___ Records for the exercise ___

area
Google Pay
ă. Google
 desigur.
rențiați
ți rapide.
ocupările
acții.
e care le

___
___ Records for the exercise ___

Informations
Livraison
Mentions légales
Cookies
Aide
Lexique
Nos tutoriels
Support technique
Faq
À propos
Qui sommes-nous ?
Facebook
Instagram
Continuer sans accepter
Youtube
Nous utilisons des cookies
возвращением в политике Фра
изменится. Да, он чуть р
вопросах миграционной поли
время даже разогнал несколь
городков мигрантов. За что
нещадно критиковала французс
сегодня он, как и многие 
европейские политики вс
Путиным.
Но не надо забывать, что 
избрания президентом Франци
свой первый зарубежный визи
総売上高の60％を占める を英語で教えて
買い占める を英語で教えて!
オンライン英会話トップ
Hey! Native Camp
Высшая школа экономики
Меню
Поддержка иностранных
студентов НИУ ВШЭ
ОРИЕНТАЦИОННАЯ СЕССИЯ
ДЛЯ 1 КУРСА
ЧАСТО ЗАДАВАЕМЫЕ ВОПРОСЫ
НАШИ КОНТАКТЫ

___

• **Directions for this task**: Take everything from the line containing "Informations" down to the line containing "Hey! Native Camp" and edit it so that "Livraison" becomes "Expédition", with nothing else changed. Give back only those lines.

• **Task solution**:
Informations
Expédition
Mentions légales
Cookies
Aide
Lexique
Nos tutoriels
Support technique
Faq
À propos
Qui sommes-nous ?
Facebook
Instagram
Continuer sans accepter
Youtube
Nous utilisons des cookies
возвращением в политике Фра
изменится. Да, он чуть р
вопросах миграционной поли
время даже разогнал несколь
городков мигрантов. За что
нещадно критиковала французс
сегодня он, как и многие 
европейские политики вс
Путиным.
Но не надо забывать, что 
избрания президентом Франци
свой первый зарубежный визи
総売上高の60％を占める を英語で教えて
買い占める を英語で教えて!
オンライン英会話トップ
Hey! Native Camp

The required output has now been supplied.